_What you will do_
Write out all the records again with every "kingdom" swapped for "realm" and nothing else changed. Leave the pictures out.

# # # #

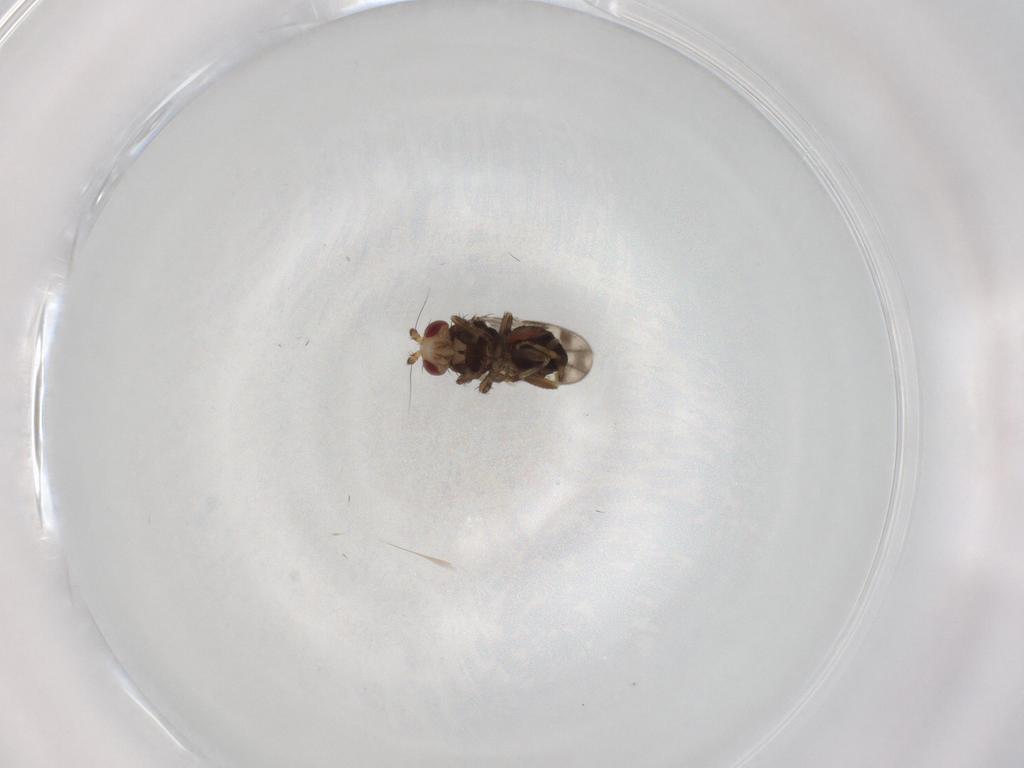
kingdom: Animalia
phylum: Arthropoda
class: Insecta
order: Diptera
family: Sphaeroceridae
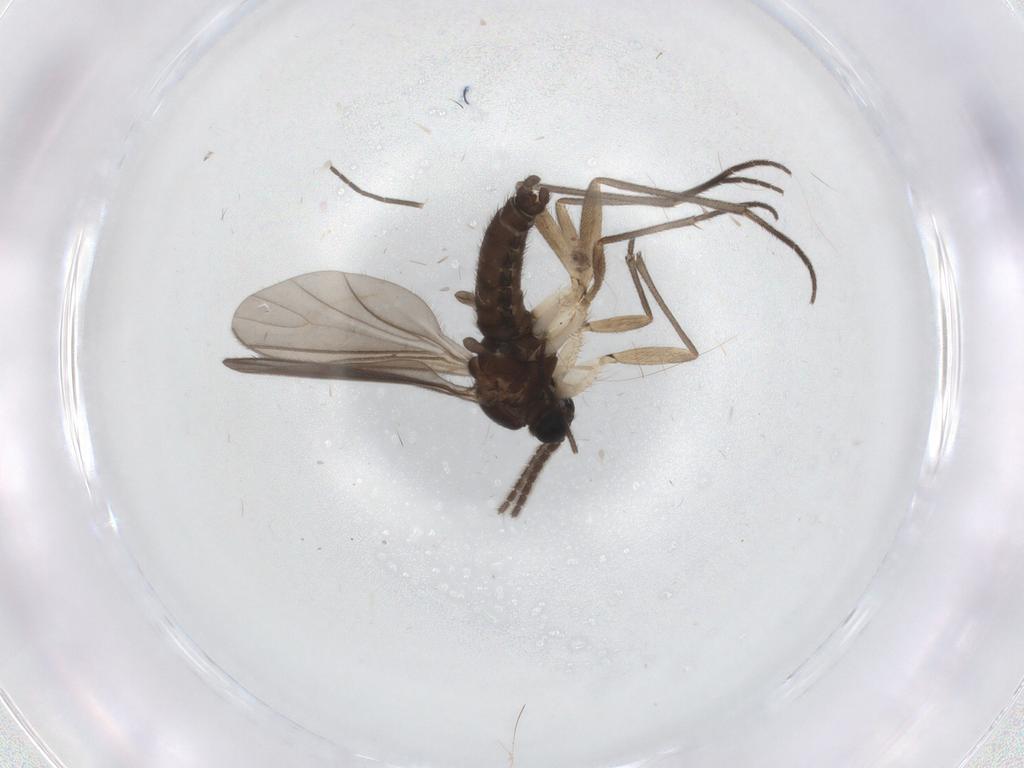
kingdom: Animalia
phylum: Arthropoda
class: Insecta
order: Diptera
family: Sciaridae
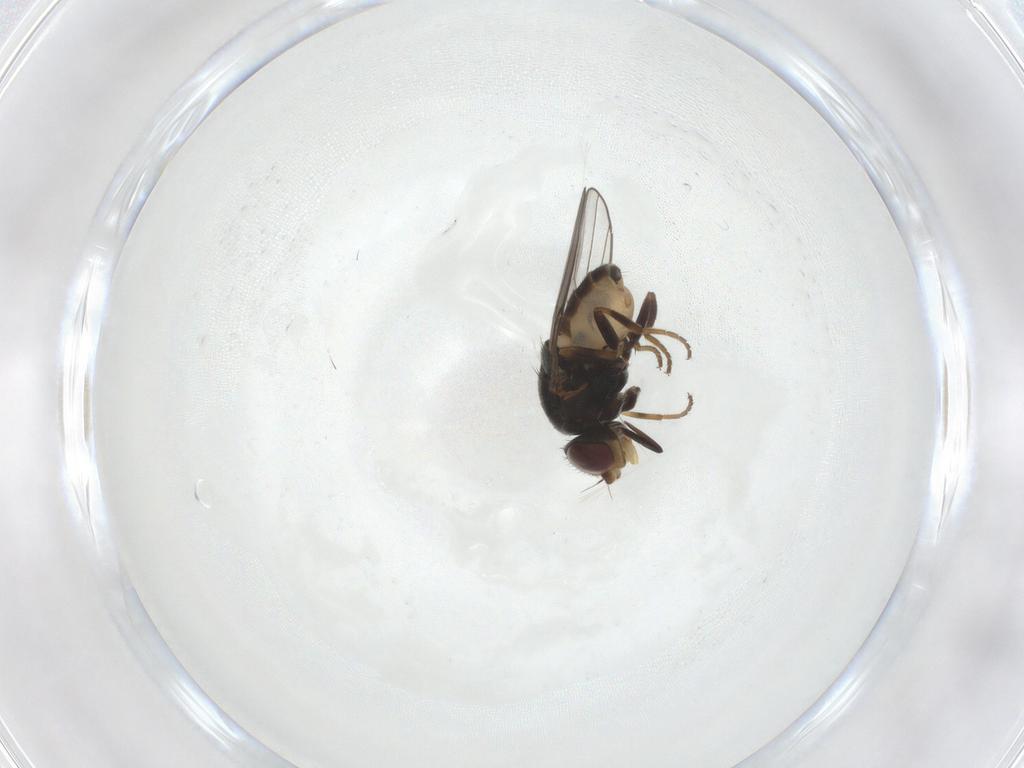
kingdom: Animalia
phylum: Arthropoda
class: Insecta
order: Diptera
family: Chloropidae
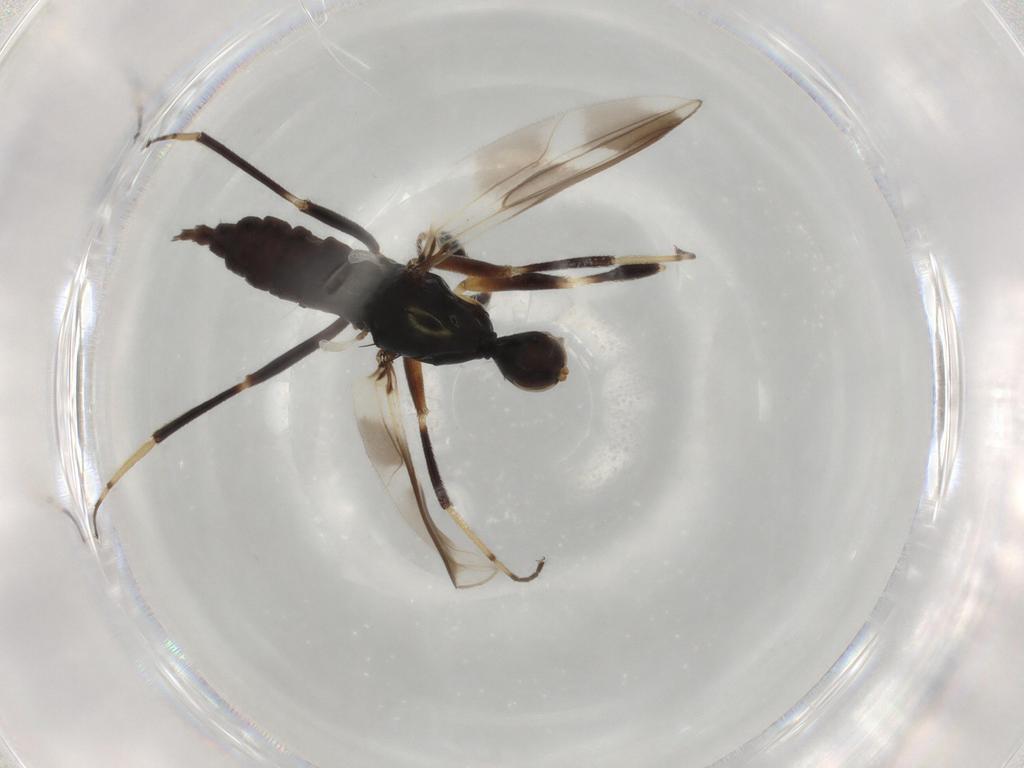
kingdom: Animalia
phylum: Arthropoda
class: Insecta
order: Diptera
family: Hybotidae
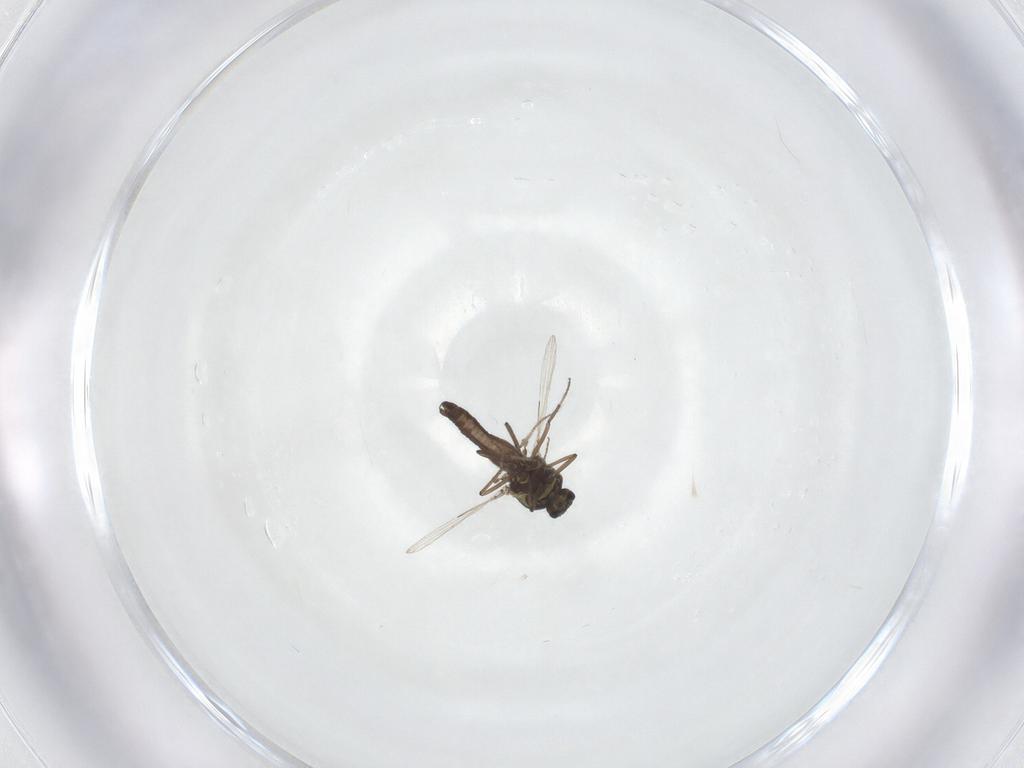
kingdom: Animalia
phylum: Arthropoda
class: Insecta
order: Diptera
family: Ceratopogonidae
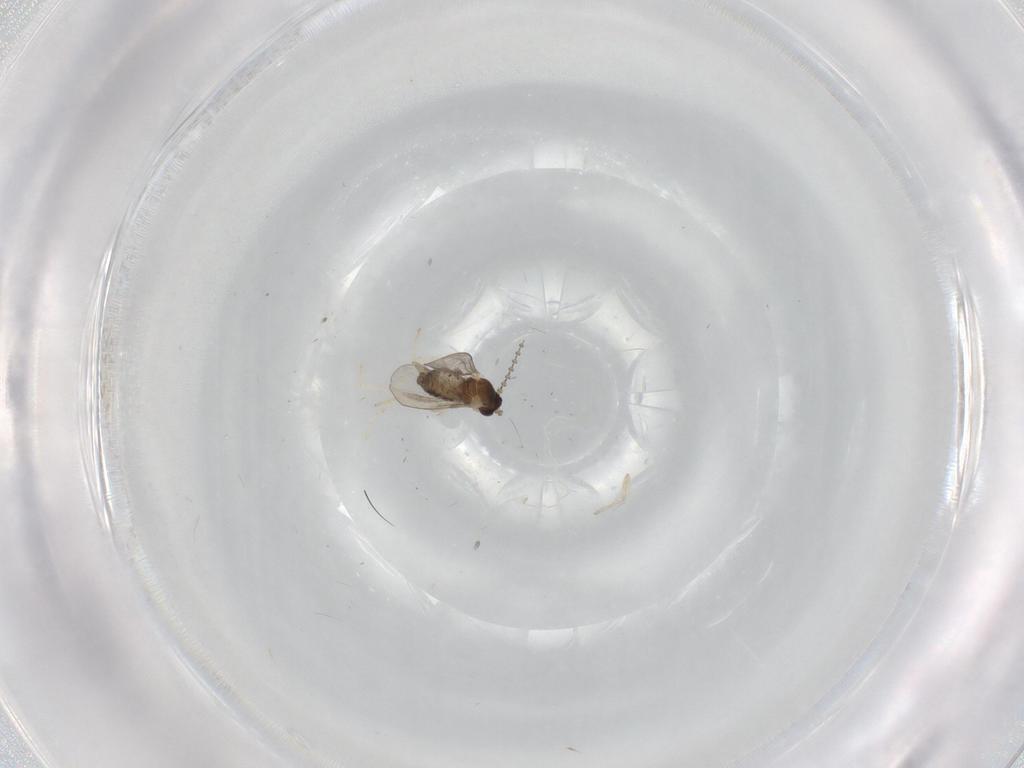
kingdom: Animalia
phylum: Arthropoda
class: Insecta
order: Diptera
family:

# # # #

_Reply_
realm: Animalia
phylum: Arthropoda
class: Insecta
order: Diptera
family: Sphaeroceridae
realm: Animalia
phylum: Arthropoda
class: Insecta
order: Diptera
family: Sciaridae
realm: Animalia
phylum: Arthropoda
class: Insecta
order: Diptera
family: Chloropidae
realm: Animalia
phylum: Arthropoda
class: Insecta
order: Diptera
family: Hybotidae
realm: Animalia
phylum: Arthropoda
class: Insecta
order: Diptera
family: Ceratopogonidae
realm: Animalia
phylum: Arthropoda
class: Insecta
order: Diptera
family:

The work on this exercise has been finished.